Napolitano übernimmt Ruder

Nach Berlusconis Rücktritt übernimmt jetzt Präsident Napolitano das Steuer der politischen Krise in Italien. Der Staatschef startet am Sonntag mit einer Konsultationsrunde unter den Parteien, um einen Ausweg aus der Krise zu finden. Napolitano, Schwergewicht der italienischen Linken und erster ehemaliger KPI-Politiker an der Spitze des italienischen Staates, kann auf Erfahrung und auf politisches Geschick zurückgreifen, um die schwierige Aufgabe zu bewältigen.
Der 86-Jährige wird am Sonntag die Parlamentspräsidenten Gianfranco Fini (Abgeordnetenkammer) und Renato Schifani (Senat) und dann die verschiedenen Parteichefs treffen. Napolitano unterstützt die Kandidatur des ehemaligen EU-Kommissars Mario Monti für das Amt des Premiers einer Übergangsregierung, die Italien bis zum Ende der Legislaturperiode 2013 führen soll. 

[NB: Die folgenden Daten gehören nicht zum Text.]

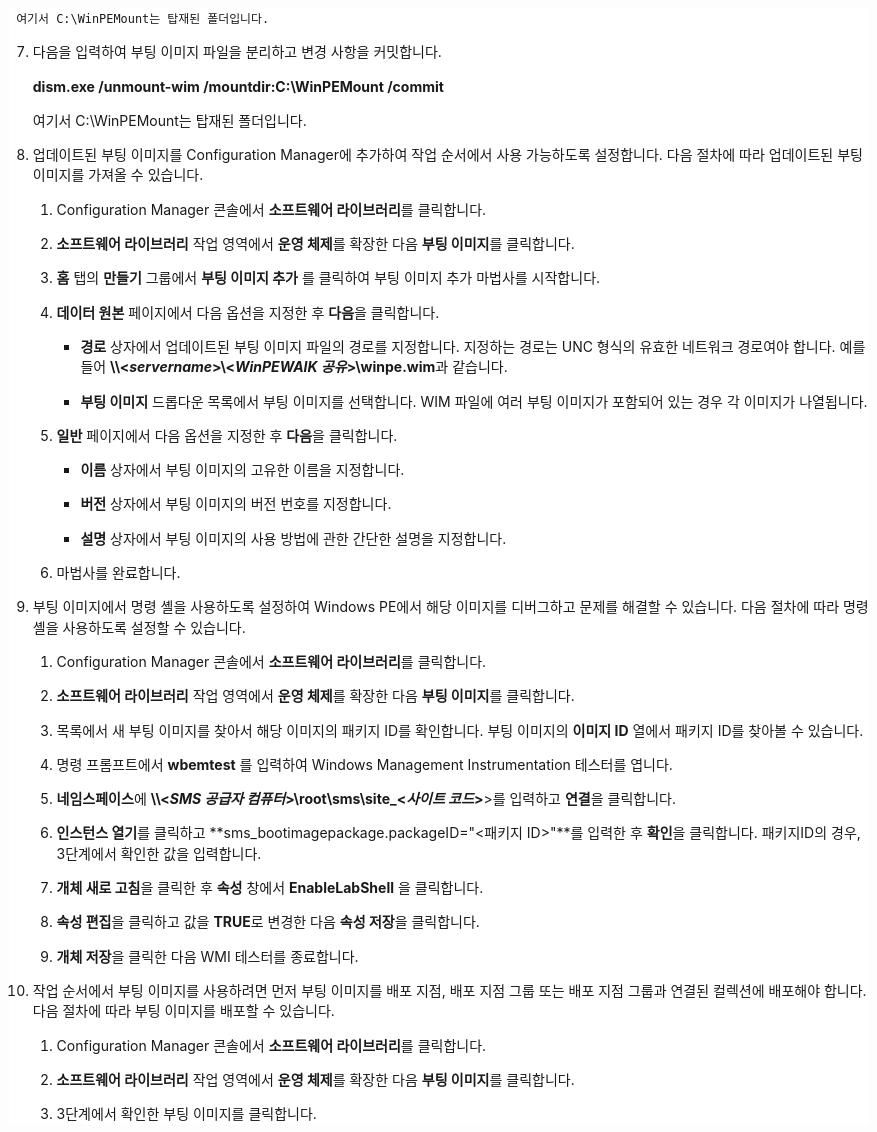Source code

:      여기서 C:\WinPEMount는 탑재된 폴더입니다.  

7.  다음을 입력하여 부팅 이미지 파일을 분리하고 변경 사항을 커밋합니다.  

     **dism.exe /unmount-wim /mountdir:C:\WinPEMount /commit**  

     여기서 C:\WinPEMount는 탑재된 폴더입니다.  

8.  업데이트된 부팅 이미지를 Configuration Manager에 추가하여 작업 순서에서 사용 가능하도록 설정합니다. 다음 절차에 따라 업데이트된 부팅 이미지를 가져올 수 있습니다.  

    1.  Configuration Manager 콘솔에서 **소프트웨어 라이브러리**를 클릭합니다.  

    2.  **소프트웨어 라이브러리** 작업 영역에서 **운영 체제**를 확장한 다음 **부팅 이미지**를 클릭합니다.  

    3.  **홈** 탭의 **만들기** 그룹에서 **부팅 이미지 추가** 를 클릭하여 부팅 이미지 추가 마법사를 시작합니다.  

    4.  **데이터 원본** 페이지에서 다음 옵션을 지정한 후 **다음**을 클릭합니다.  

        -   **경로** 상자에서 업데이트된 부팅 이미지 파일의 경로를 지정합니다. 지정하는 경로는 UNC 형식의 유효한 네트워크 경로여야 합니다. 예를 들어 **\\\\<***servername***>\\<***WinPEWAIK 공유***>\winpe.wim**과 같습니다.  

        -   **부팅 이미지** 드롭다운 목록에서 부팅 이미지를 선택합니다. WIM 파일에 여러 부팅 이미지가 포함되어 있는 경우 각 이미지가 나열됩니다.  

    5.  **일반** 페이지에서 다음 옵션을 지정한 후 **다음**을 클릭합니다.  

        -   **이름** 상자에서 부팅 이미지의 고유한 이름을 지정합니다.  

        -   **버전** 상자에서 부팅 이미지의 버전 번호를 지정합니다.  

        -   **설명** 상자에서 부팅 이미지의 사용 방법에 관한 간단한 설명을 지정합니다.  

    6.  마법사를 완료합니다.  

9. 부팅 이미지에서 명령 셸을 사용하도록 설정하여 Windows PE에서 해당 이미지를 디버그하고 문제를 해결할 수 있습니다. 다음 절차에 따라 명령 셸을 사용하도록 설정할 수 있습니다.  

    1.  Configuration Manager 콘솔에서 **소프트웨어 라이브러리**를 클릭합니다.  

    2.  **소프트웨어 라이브러리** 작업 영역에서 **운영 체제**를 확장한 다음 **부팅 이미지**를 클릭합니다.  

    3.  목록에서 새 부팅 이미지를 찾아서 해당 이미지의 패키지 ID를 확인합니다. 부팅 이미지의 **이미지 ID** 열에서 패키지 ID를 찾아볼 수 있습니다.  

    4.  명령 프롬프트에서 **wbemtest** 를 입력하여 Windows Management Instrumentation 테스터를 엽니다.  

    5.  **네임스페이스**에 **\\\\<***SMS 공급자 컴퓨터***>\root\sms\site_<***사이트 코드***>**>를 입력하고 **연결**을 클릭합니다.  

    6.  **인스턴스 열기**를 클릭하고 **sms_bootimagepackage.packageID="<패키지 ID\>"**를 입력한 후 **확인**을 클릭합니다. 패키지ID의 경우, 3단계에서 확인한 값을 입력합니다.  

    7.  **개체 새로 고침**을 클릭한 후 **속성** 창에서 **EnableLabShell** 을 클릭합니다.  

    8.  **속성 편집**을 클릭하고 값을 **TRUE**로 변경한 다음 **속성 저장**을 클릭합니다.  

    9. **개체 저장**을 클릭한 다음 WMI 테스터를 종료합니다.  

10. 작업 순서에서 부팅 이미지를 사용하려면 먼저 부팅 이미지를 배포 지점, 배포 지점 그룹 또는 배포 지점 그룹과 연결된 컬렉션에 배포해야 합니다. 다음 절차에 따라 부팅 이미지를 배포할 수 있습니다.  

    1.  Configuration Manager 콘솔에서 **소프트웨어 라이브러리**를 클릭합니다.  

    2.  **소프트웨어 라이브러리** 작업 영역에서 **운영 체제**를 확장한 다음 **부팅 이미지**를 클릭합니다.  

    3.  3단계에서 확인한 부팅 이미지를 클릭합니다.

Berlusconi hatte am Samstag Monti seine Unterstützung bei der Bildung einer Übergangsregierung in Rom zugesprochen. Bei einem zweistündigen Gespräch im Regierungssitz stellte Monti Berlusconi eine mögliche Ministerliste für seine eventuelle Regierung vor, die ausschließlich aus parteilosen Experten bestehen sollte. Berlusconi habe sich bereit gezeigt, das neue Kabinett zu unterstützen, er stellte jedoch die Bedingung, dass sein Staatssekretär Gianni Letta das Amt des Vizepremiers übernehme, verlautete aus Regierungskreisen in Rom. Dagegen stemmt sich jedoch die oppositionelle PD. Berlusconis Gruppierung zeigte sich bereit, Monti zu unterstützen, aber nur unter Einhaltung eines Regierungsprogramms aus Maßnahmen, die die EU von Italien verlangt.